Single by The Coasters

from the album Apollo Saturday Night
- B-side: "Speedo's Back in Town"
- Released: February 15, 1964
- Recorded: November 16, 1963
- Genre: R&B
- Length: 4:19
- Label: Atco 6287
- Songwriter: Pat Patterson
- Producers: Nesuhi Ertegun, Jerry Wexler

The Coasters singles chronology
| "The P.T.A." (1963) | "T'ain't Nothin' to Me" (1964) | "Bad Detective" (1964) |

= T'ain't Nothin' to Me =

"T'ain't Nothin' to Me" is a song written by Pat Patterson (a pseudonym of Leon Payne) and performed by The Coasters. The song reached #20 on the R&B chart and #64 on the Billboard Hot 100 in 1964. The song appeared on the 1964 album, Apollo Saturday Night.

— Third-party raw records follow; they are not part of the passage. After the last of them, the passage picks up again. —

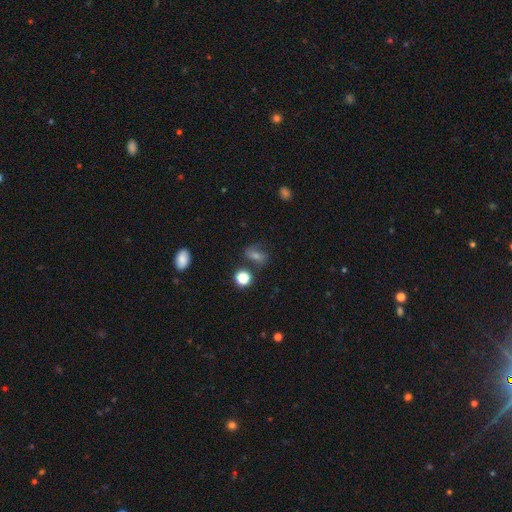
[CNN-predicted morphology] The model was most divided on "smooth or featured": smooth: 43%, featured or disk: 36%, star or artifact: 21%. More confident: merging — none (67%).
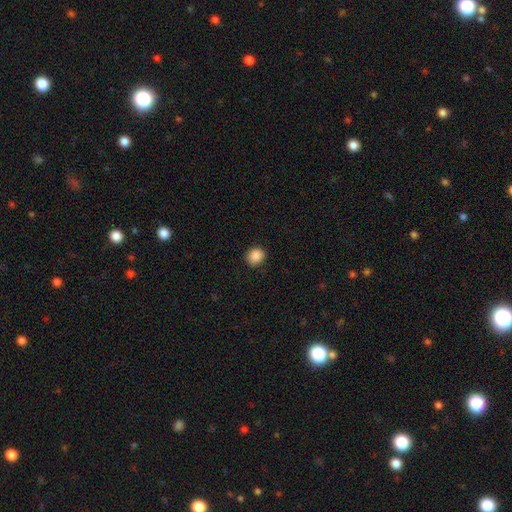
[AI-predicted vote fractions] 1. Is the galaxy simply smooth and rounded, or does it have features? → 88% smooth, 9% star or artifact, 3% featured or disk.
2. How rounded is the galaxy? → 75% round, 24% in between, 1% cigar-shaped.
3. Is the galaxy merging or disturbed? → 90% none, 7% minor disturbance, 2% major disturbance, 1% merger.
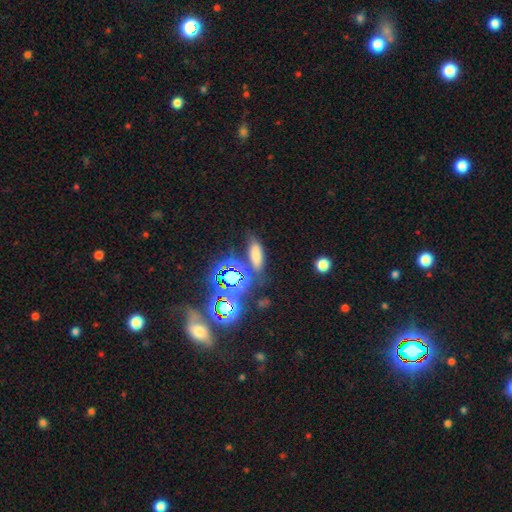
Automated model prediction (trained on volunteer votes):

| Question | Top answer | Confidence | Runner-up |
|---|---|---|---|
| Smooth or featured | smooth | 60% | star or artifact (28%) |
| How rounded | in between | 69% | cigar-shaped (19%) |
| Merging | none | 71% | minor disturbance (14%) |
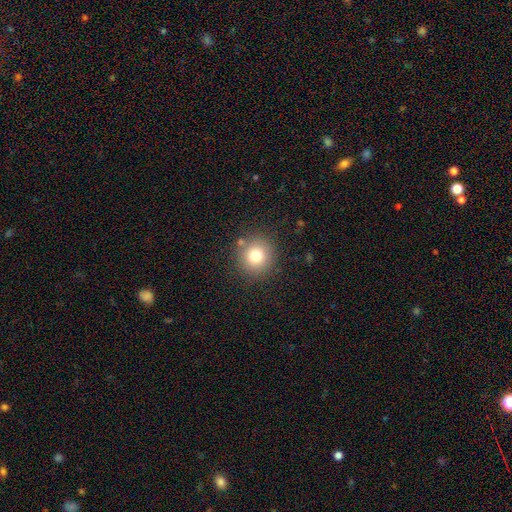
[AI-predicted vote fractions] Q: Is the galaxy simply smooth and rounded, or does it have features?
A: smooth — 76%.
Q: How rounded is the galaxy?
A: round — 92%.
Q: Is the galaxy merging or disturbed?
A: none — 85%.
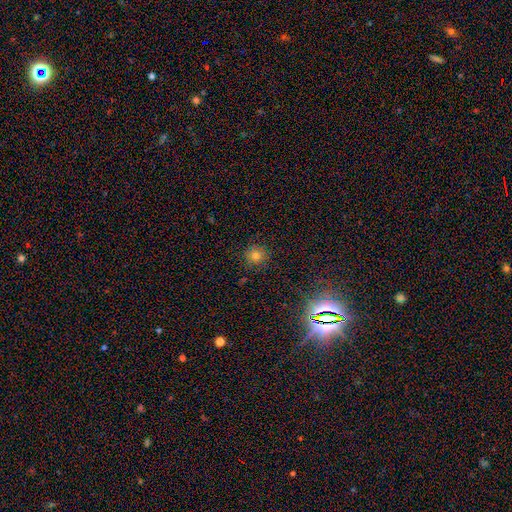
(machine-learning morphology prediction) The model was most divided on "smooth or featured": smooth: 73%, star or artifact: 20%, featured or disk: 7%. More confident: how rounded — round (92%); merging — none (88%).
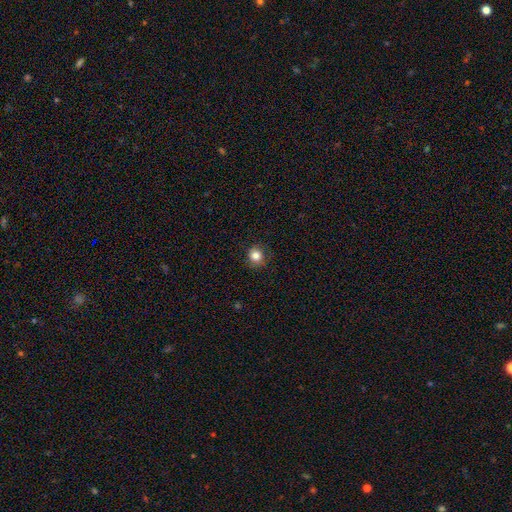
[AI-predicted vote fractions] Smooth or featured? smooth (84%)
How rounded? round (87%)
Merging? none (87%)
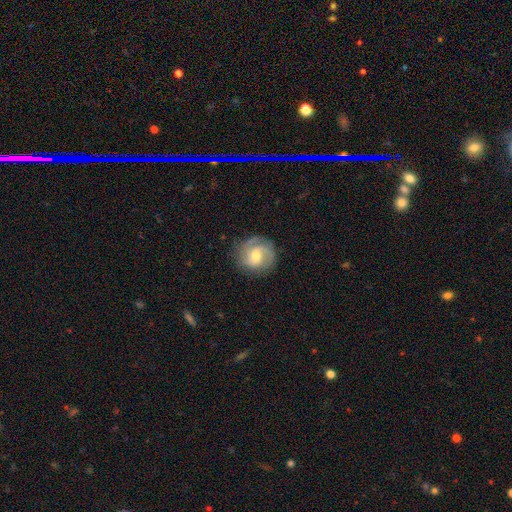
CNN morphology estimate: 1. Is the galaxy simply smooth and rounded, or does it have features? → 70% featured or disk, 23% smooth, 7% star or artifact.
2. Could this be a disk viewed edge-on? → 98% no, 2% yes.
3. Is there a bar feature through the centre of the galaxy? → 45% weak (tied), 45% no (tied), 10% strong.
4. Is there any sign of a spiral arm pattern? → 92% yes, 8% no.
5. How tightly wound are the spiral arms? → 43% medium, 41% tight, 16% loose.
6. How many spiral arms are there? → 52% 2, 17% 3, 17% can't tell, 9% 1, 3% 4, 3% more than 4.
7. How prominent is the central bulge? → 60% moderate, 33% small, 4% large, 1% none, 1% dominant.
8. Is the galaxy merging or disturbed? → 78% none, 15% minor disturbance, 6% major disturbance, 1% merger.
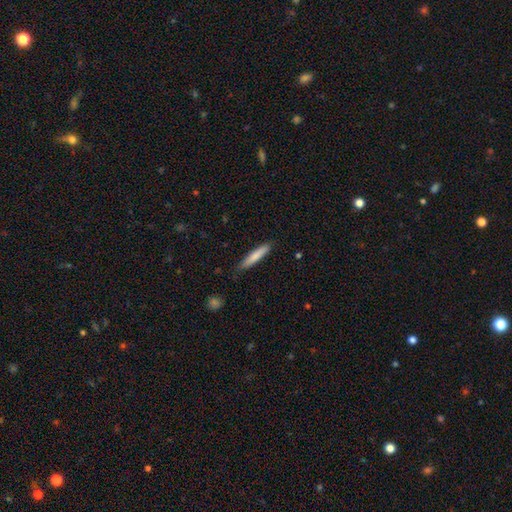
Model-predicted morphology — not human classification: smooth_or_featured: smooth (p=0.77) [alt: featured or disk p=0.17]
how_rounded: cigar-shaped (p=0.90) [alt: in between p=0.09]
merging: none (p=0.83) [alt: minor disturbance p=0.14]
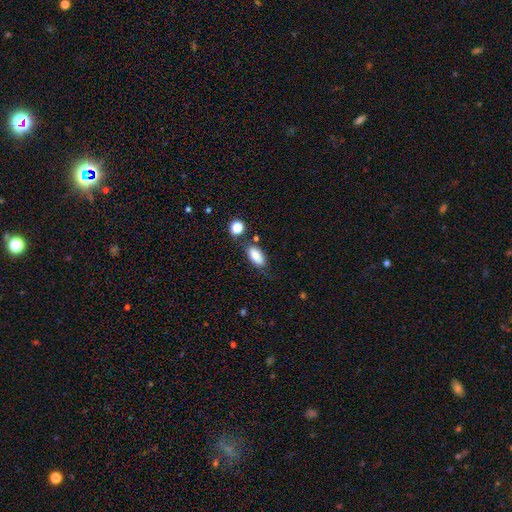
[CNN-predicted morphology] smooth-or-featured: smooth: 85% | star or artifact: 8% | featured or disk: 7%
  how-rounded: in between: 89% | cigar-shaped: 7% | round: 4%
  merging: none: 71% | minor disturbance: 17% | merger: 7% | major disturbance: 5%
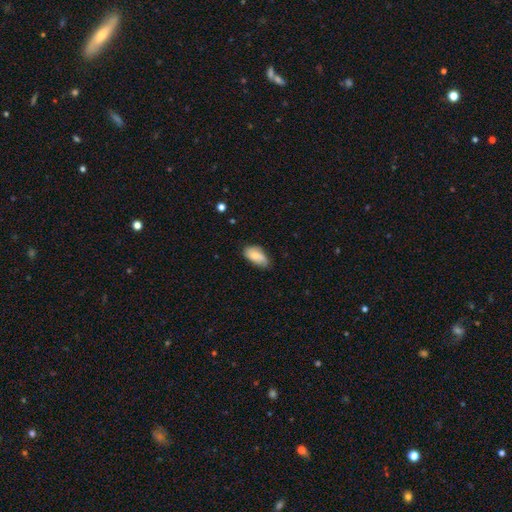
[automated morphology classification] smooth_or_featured: smooth (p=0.76) [alt: featured or disk p=0.17]
how_rounded: in between (p=0.93) [alt: cigar-shaped p=0.03]
merging: none (p=0.68) [alt: minor disturbance p=0.26]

The song was produced by Nesuhi Ertegun and Jerry Wexler and arranged by King Curtis.

The song was recorded live on November 16, 1963 at the Apollo Theater in New York City, New York.

The Coasters' version was neither the first nor the last popular version of the song, originally released as "It's Nothing To Me" (Loy Clingman in 1957), and later as "Ain't Nothing to Me" (Johnny Winter, 1973). Modern coverers include Billy Strings and The Sadies.